Pour Vincent Jeanbrun, cette disposition constitue un « partenariat gagnant-gagnant » qui doit permettre au propriétaire de s’appuyer sur les loyers perçus pour financer les travaux, tout en évitant d’aggraver la pénurie de logements. Le ministre revendique une mesure qui « ouvre la voie à des centaines de milliers de rénovations supplémentaires » et affirme faire « confiance aux maires » sur ce dossier.
Cette évolution est vivement contestée par la gauche sénatoriale et par les associations de défense des locataires. La sénatrice socialiste Viviane Artigalas dénonce un texte qui « multiplie les dérogations permettant de conserver le caractère décent d’un logement », au détriment des locataires concernés. Du côté associatif, la Confédération nationale du logement reproche au gouvernement de vouloir préserver ce que certaines organisations qualifient de logements inadaptés à la chaleur, alors que la France traverse un été marqué par des épisodes caniculaires à répétition.

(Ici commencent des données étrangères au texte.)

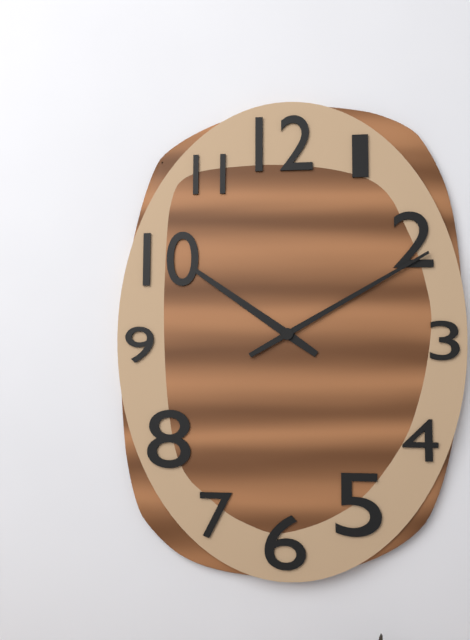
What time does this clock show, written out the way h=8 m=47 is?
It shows h=10 m=10
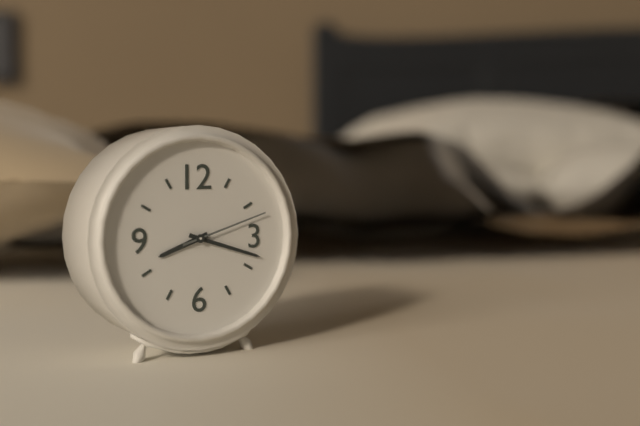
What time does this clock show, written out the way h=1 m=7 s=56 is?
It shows h=8 m=18 s=12
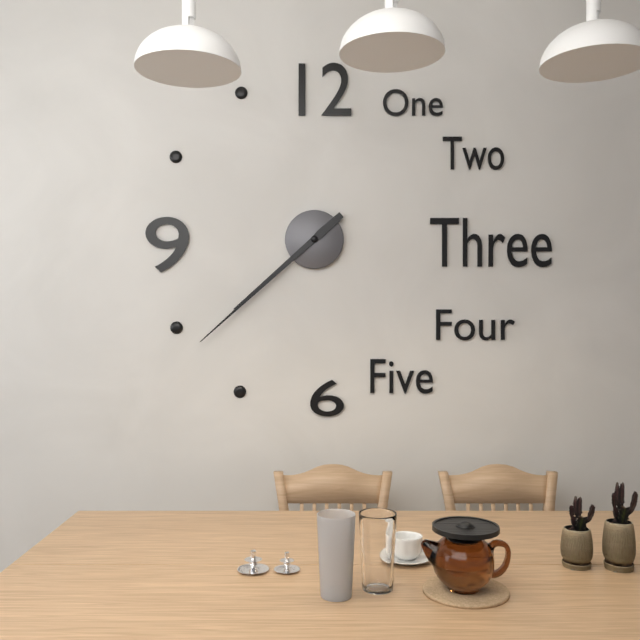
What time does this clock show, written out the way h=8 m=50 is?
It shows h=7 m=38
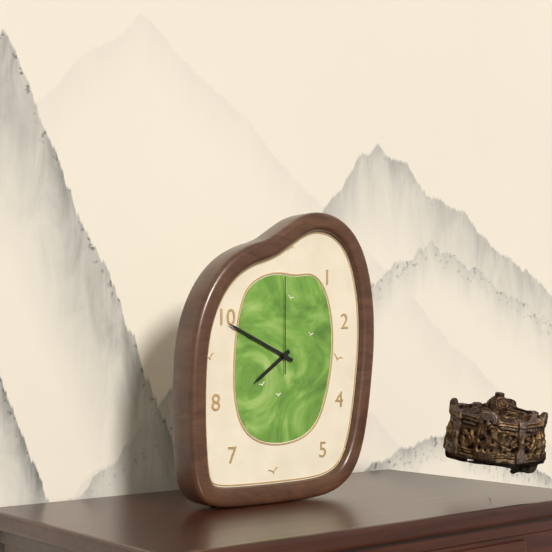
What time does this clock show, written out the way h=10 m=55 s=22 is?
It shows h=7 m=49 s=0
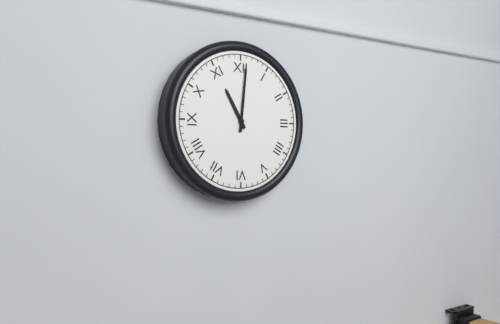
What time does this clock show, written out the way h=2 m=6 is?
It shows h=11 m=1
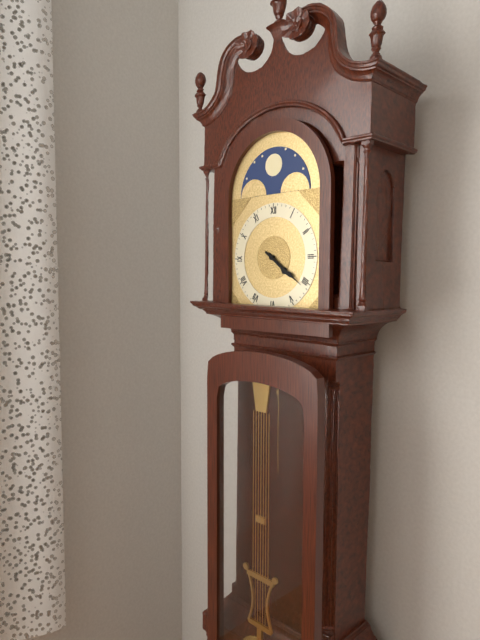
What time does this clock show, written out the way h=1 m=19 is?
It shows h=4 m=21
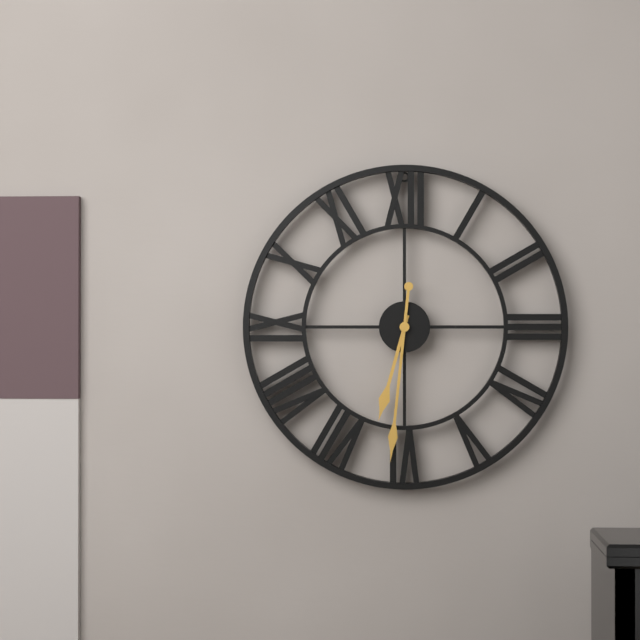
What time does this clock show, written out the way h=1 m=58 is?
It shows h=6 m=31
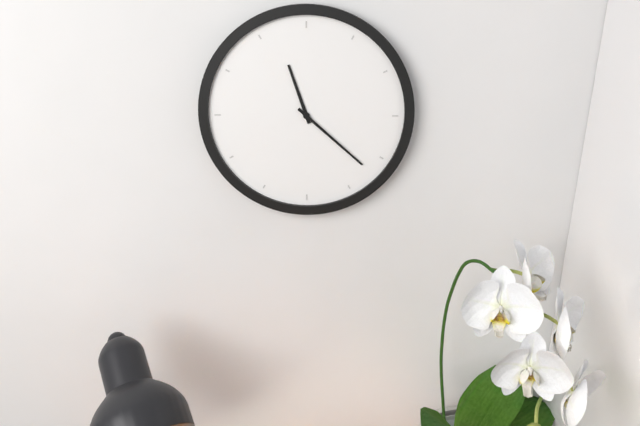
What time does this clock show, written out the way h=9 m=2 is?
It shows h=11 m=22
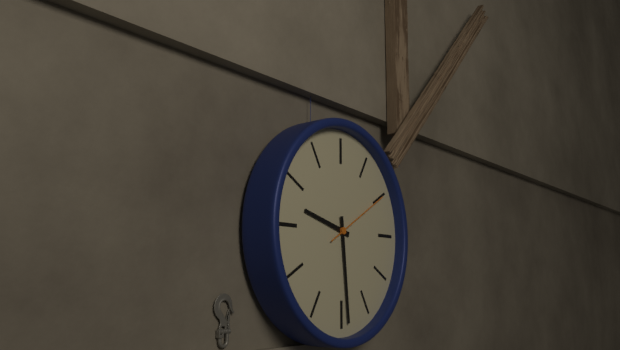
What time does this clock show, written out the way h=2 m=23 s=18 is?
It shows h=9 m=29 s=10
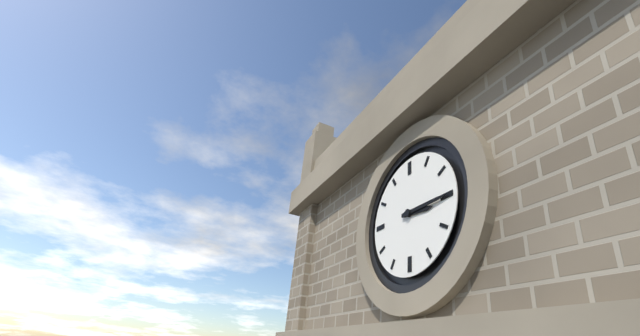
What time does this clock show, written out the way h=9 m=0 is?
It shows h=3 m=15
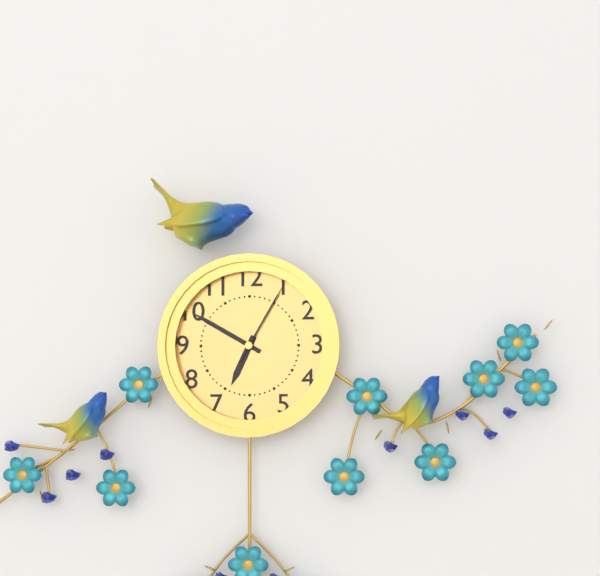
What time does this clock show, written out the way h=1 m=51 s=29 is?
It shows h=6 m=50 s=5
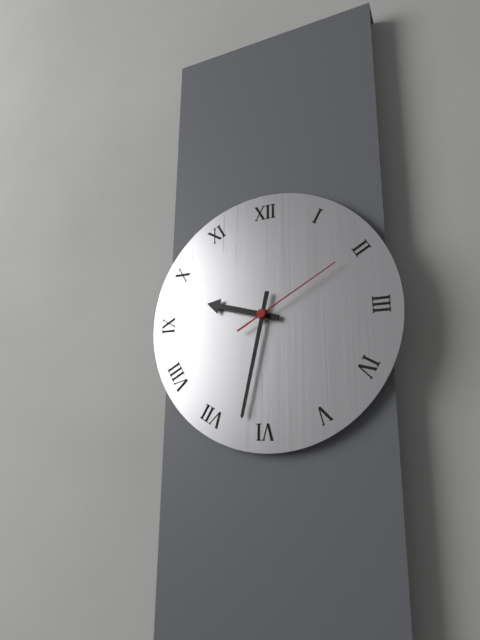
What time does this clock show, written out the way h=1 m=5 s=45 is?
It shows h=9 m=32 s=10
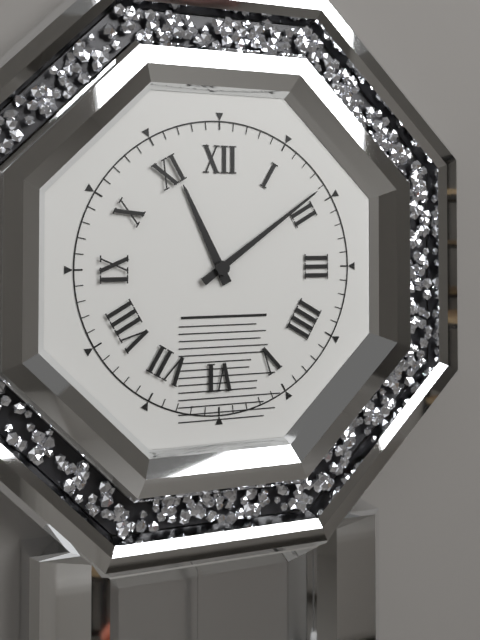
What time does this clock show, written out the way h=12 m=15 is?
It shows h=11 m=9
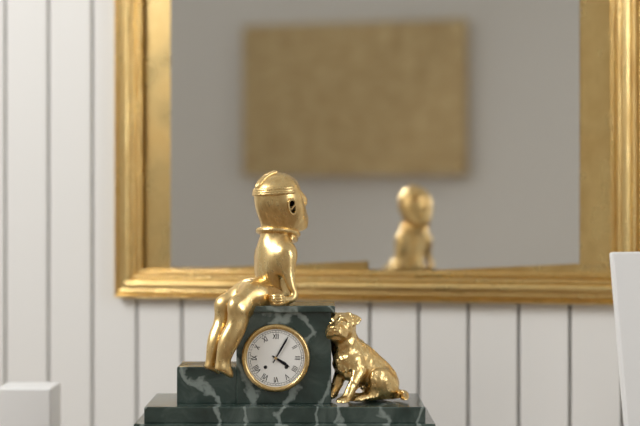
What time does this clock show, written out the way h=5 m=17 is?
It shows h=4 m=5
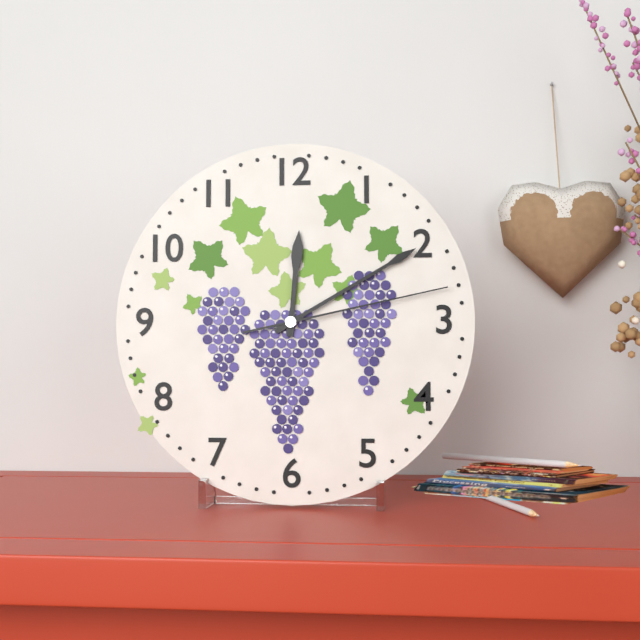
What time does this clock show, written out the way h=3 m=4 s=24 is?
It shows h=12 m=10 s=13
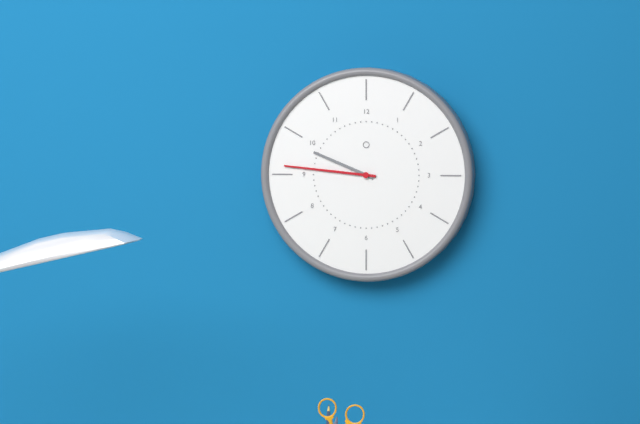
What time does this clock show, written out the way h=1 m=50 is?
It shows h=9 m=46
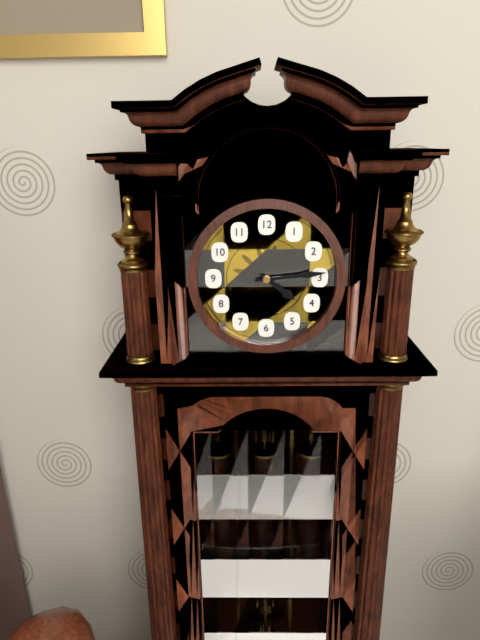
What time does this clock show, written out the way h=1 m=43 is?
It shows h=4 m=14
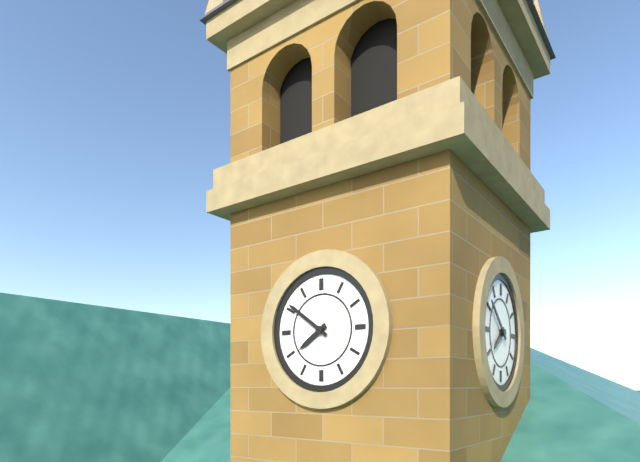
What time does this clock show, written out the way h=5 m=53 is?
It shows h=7 m=51
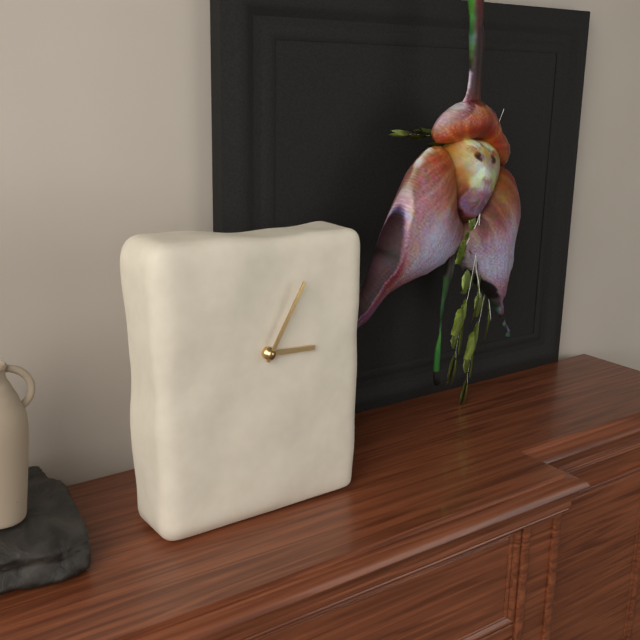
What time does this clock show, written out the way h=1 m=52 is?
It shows h=3 m=5
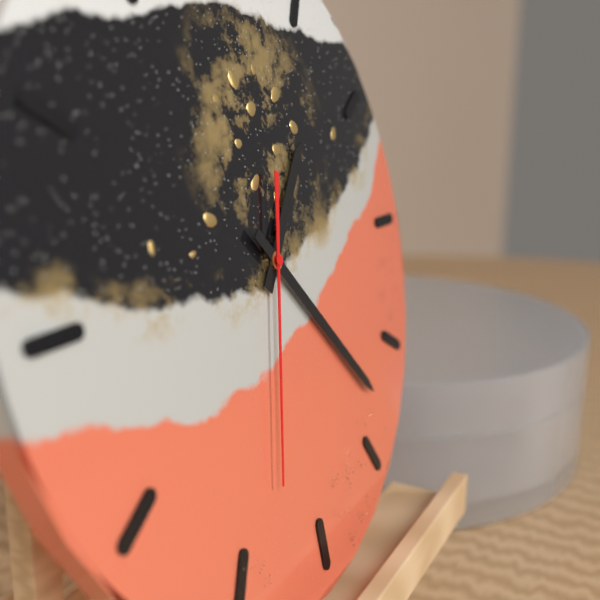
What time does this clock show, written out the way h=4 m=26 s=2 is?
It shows h=1 m=23 s=33
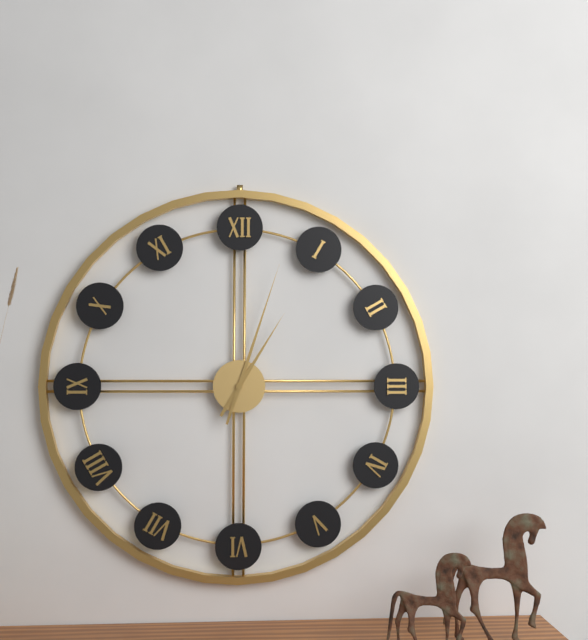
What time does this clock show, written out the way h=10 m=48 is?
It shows h=1 m=3
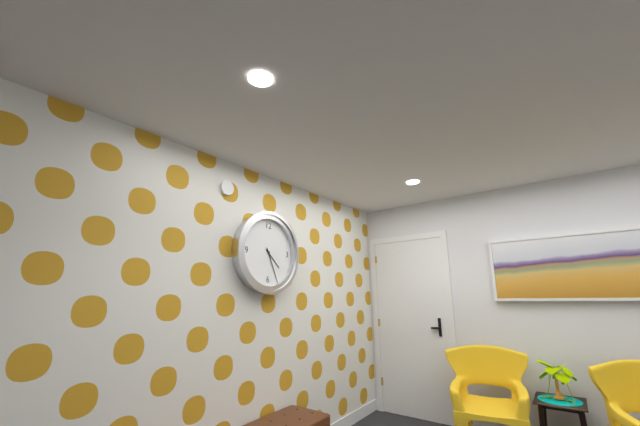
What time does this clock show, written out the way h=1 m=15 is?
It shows h=4 m=26
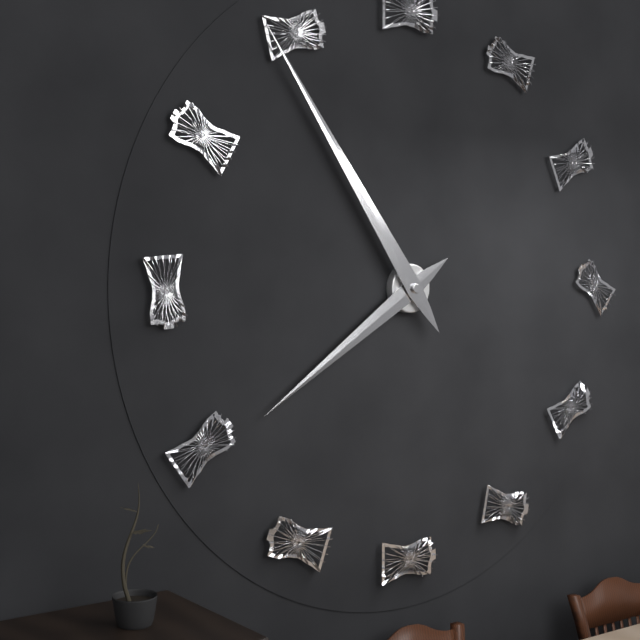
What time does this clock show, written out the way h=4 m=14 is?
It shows h=7 m=54
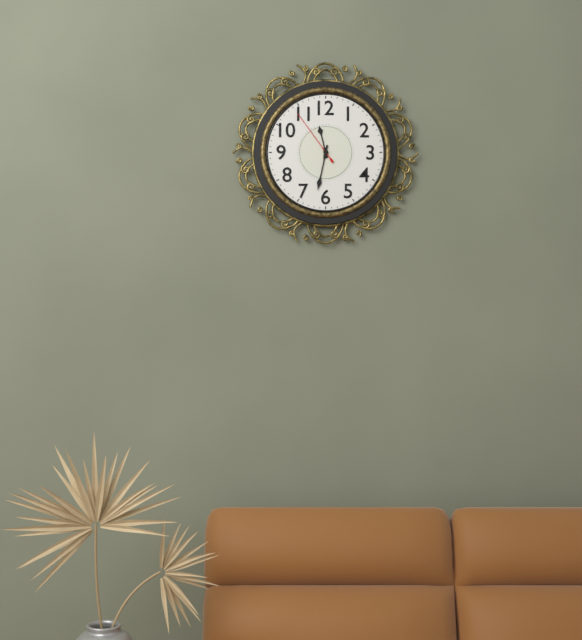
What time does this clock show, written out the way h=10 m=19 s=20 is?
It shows h=11 m=32 s=54
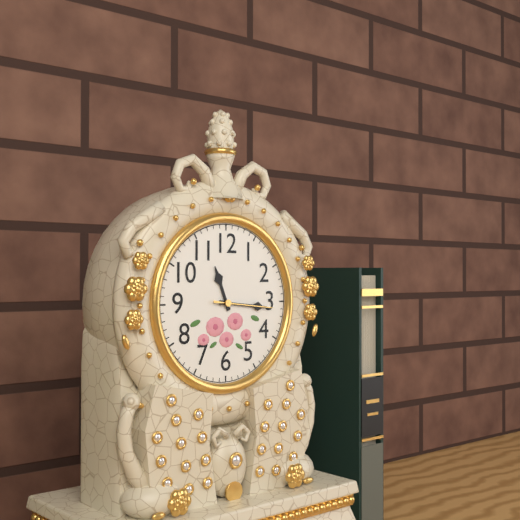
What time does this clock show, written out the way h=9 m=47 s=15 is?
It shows h=11 m=16 s=16
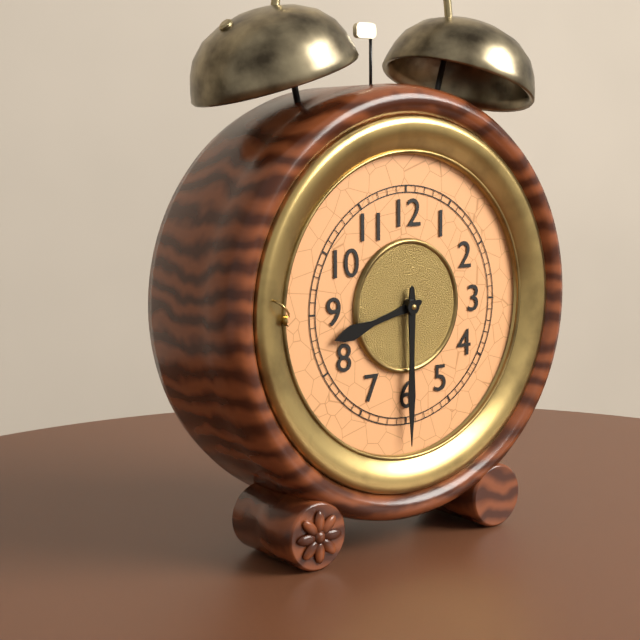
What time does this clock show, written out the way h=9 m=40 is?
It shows h=8 m=30
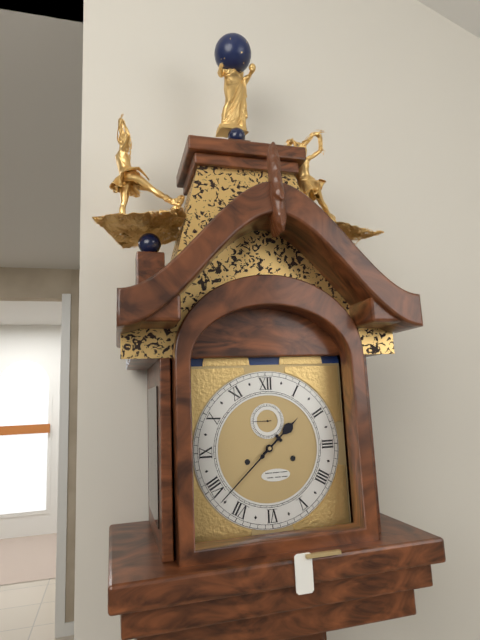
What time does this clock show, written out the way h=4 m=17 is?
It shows h=1 m=38
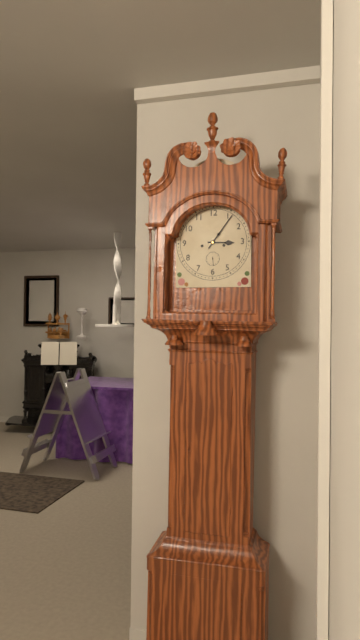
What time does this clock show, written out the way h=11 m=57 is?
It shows h=3 m=6
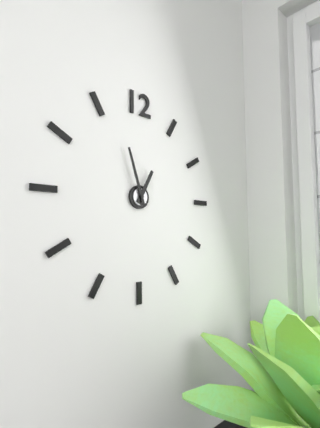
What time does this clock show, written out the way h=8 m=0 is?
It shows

Le confort d’été inscrit dans la loi
L’examen du texte au Sénat a également été l’occasion d’introduire, à l’initiative de la rapporteure Amel Gacquerre, plusieurs dispositions inédites d’adaptation des logements aux fortes chaleurs, un volet largement absent du projet initial du gouvernement. Le sénateur écologiste Yannick Jadot a d’ailleurs reproché à l’exécutif de « découvrir pendant la canicule » la nécessité de traiter cette question.
Concrètement, la notion de « confort d’été » est désormais intégrée dans la définition d’une rénovation énergétique performante, notamment dans le cadre du parcours accompagné de MaPrimeRénov’. Elle est également prise en compte dans les plans pluriannuels de travaux des copropriétés, obligatoires depuis le 1er janvier 2025 pour les immeubles de plus de quinze ans.
Climatisation en copropriété : la fin d’un frein juridique
Le texte lève par ailleurs certains obstacles juridiques à l’installation de systèmes de climatisation en copropriété. En cas d’échec d’un premier vote en assemblée générale sur des travaux de climatisation modifiant l’aspect extérieur de l’immeuble, une nouvelle assemblée générale pourra être convoquée et statuer à la majorité simple de l‘article 24 de la loi du 10 juillet 1965. Ce mécanisme s’inspire directement du régime déjà applicable aux travaux d’économies d’énergie depuis la loi Climat et Résilience de 2021.
Autre évolution notable pour les propriétaires souhaitant installer des protections solaires extérieures : l’avis des Architectes des bâtiments de France, jusqu’ici contraignant, deviendrait un simple avis consultatif.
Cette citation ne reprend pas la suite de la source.